- Born: March 27, 1927 Portland, Oregon, U.S.
- Died: October 1, 2022 (aged 95) Atherton, California, U.S.
- Education: Stanford University
- Occupation: Businessman
- Title: Chairman & CEO, Business Wire

= Lorry I. Lokey =

American businessman (1927–2022)

Lorry I. Lokey (March 27, 1927 – October 1, 2022) was an American businessperson and philanthropist. A native of Portland, Oregon, he founded the company Business Wire in 1961 and donated in excess of $700 million to charities, with the majority of the money given to schools. He resided in San Francisco during his later years.

==Early life==
Lorry Lokey was born on March 27, 1927, in Portland, Oregon, and raised in the Northeast Portland neighborhood of Alameda during the Depression. His Jewish family practiced charity, setting the example for Lokey. He attended Alameda Elementary School in Portland, then graduated from Grant High School before being drafted into the United States Army, then deployed to Japan during the final months of World War II. While in the service he worked on the Pacific Stars & Stripes as an editor after the war ended.

Lokey resumed college in 1947, having been drafted into the army in 1944, following his freshman year, graduating from Stanford University in Palo Alto, California, with a Bachelor of Arts degree in journalism. At Stanford, he worked on The Stanford Daily, becoming editor of the school newspaper in 1949. Upon graduation Lokey began working for United Press, now United Press International (UPI), and then at newspapers and in the public relations field. One newspaper he worked for was The Daily News in Longview, Washington.

==Business career==
Inspired by the sight of a teletype machine transferring financial news during a conference in Los Angeles, Lokey started Business Wire, a news release service, in 1961. Founded in San Francisco, California, the company started with seven clients on the first day of business. The company expanded and became an international wire service with 30 offices around the world. By 2003, the company had grown to 450 employees with annual revenue of $110 million. In 2006, Lokey sold Business Wire for approximately $600 million to Berkshire Hathaway, Warren Buffett's corporation.

==Philanthropy==
Lokey began donating large sums of money to charities in 1990. By 2007, he had donated more than $400 million, of which 98 percent was given to secondary and post-secondary education. Some schools include the University of Oregon, Mills College, Stanford University, the Technion, Santa Clara University, Bellarmine College Preparatory, and Portland State University. These efforts led to his listing as one of the ten highest donors in the United States by the Chronicle of Philanthropy in 2006. He was also an early signer of The Giving Pledge. During his lifetime, Lokey donated over 90% of his fortune, exceeding . He was the University of Oregon's 2017-2018 honorary degree recipient.

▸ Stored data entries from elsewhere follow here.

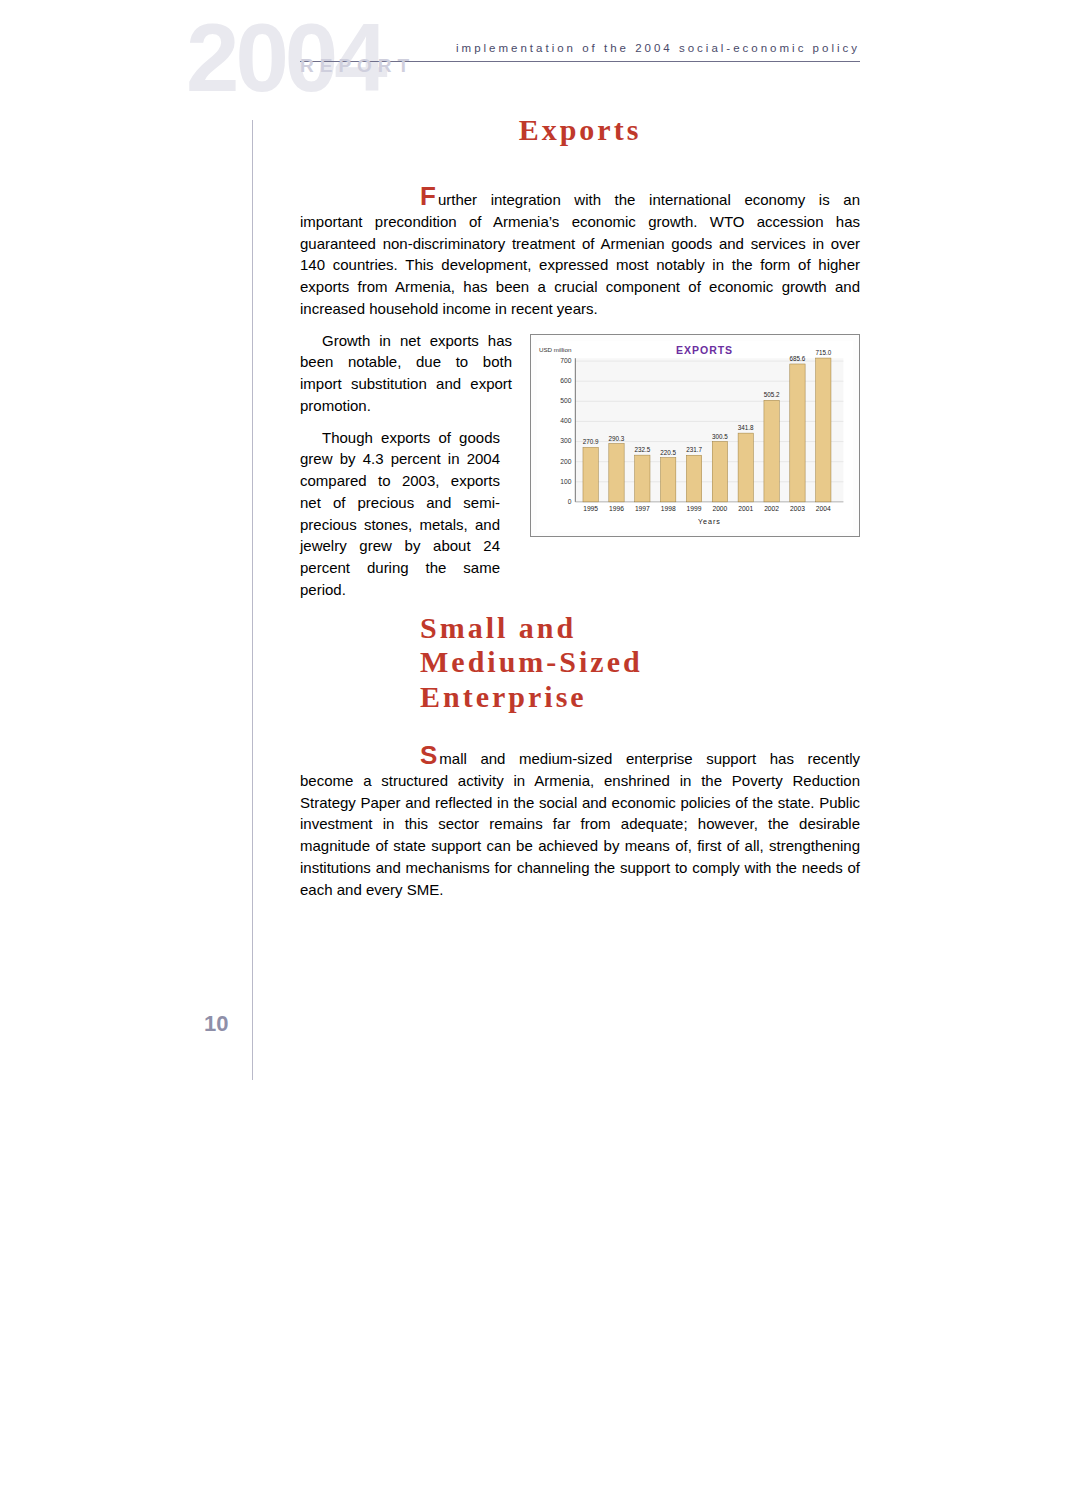2004
implementation of the 2004 social-economic policy
REPORT
Exports
Further integration with the international economy is an important precondition of Armenia’s economic growth. WTO accession has guaranteed non-discriminatory treatment of Armenian goods and services in over 140 countries. This development, expressed most notably in the form of higher exports from Armenia, has been a crucial component of economic growth and increased household income in recent years.
EXPORTS Exports in USD million: 1995 270.9; 1996 290.3; 1997 232.5; 1998 220.5; 1999 231.7; 2000 300.5; 2001 341.8; 2002 505.2; 2003 685.6; 2004 715.0 EXPORTS USD million 0 100 200 300 400 500 600 700 270.9 290.3 232.5 220.5 231.7 300.5 341.8 505.2 685.6 715.0 1995 1996 1997 1998 1999 2000 2001 2002 2003 2004 Years
Growth in net exports has been notable, due to both import substitution and export promotion.
Though exports of goods grew by 4.3 percent in 2004 compared to 2003, exports net of precious and semi-precious stones, metals, and jewelry grew by about 24 percent during the same period.
Small and
Medium-Sized
Enterprise
Small and medium-sized enterprise support has recently become a structured activity in Armenia, enshrined in the Poverty Reduction Strategy Paper and reflected in the social and economic policies of the state. Public investment in this sector remains far from adequate; however, the desirable magnitude of state support can be achieved by means of, first of all, strengthening institutions and mechanisms for channeling the support to comply with the needs of each and every SME.
10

In 2018, he donated $10 million to the University of Haifa for the construction of a new building in downtown Haifa, Israel.

As of June 2014, Lokey had also donated a total of $139.9 million to the University of Oregon in Eugene. This includes a $74.5 million donation in 2007 that was the second most ever given to the school, and the largest donation designated for academics. The 2007 donation went towards the creation of the Lorry I. Lokey Science Advancement and Graduate Education Initiative.

In October 2008, the Stanford School of Medicine announced that Lokey would donate $75 million for a research facility. The facility is named the Lorry I. Lokey Stem Cell Research Building. He also donated money to establish a new chemistry building at the Ben-Gurion University of the Negev in Israel.

==Personal life==
Lokey had three daughters. He died in Atherton, California, on October 1, 2022, at age 95.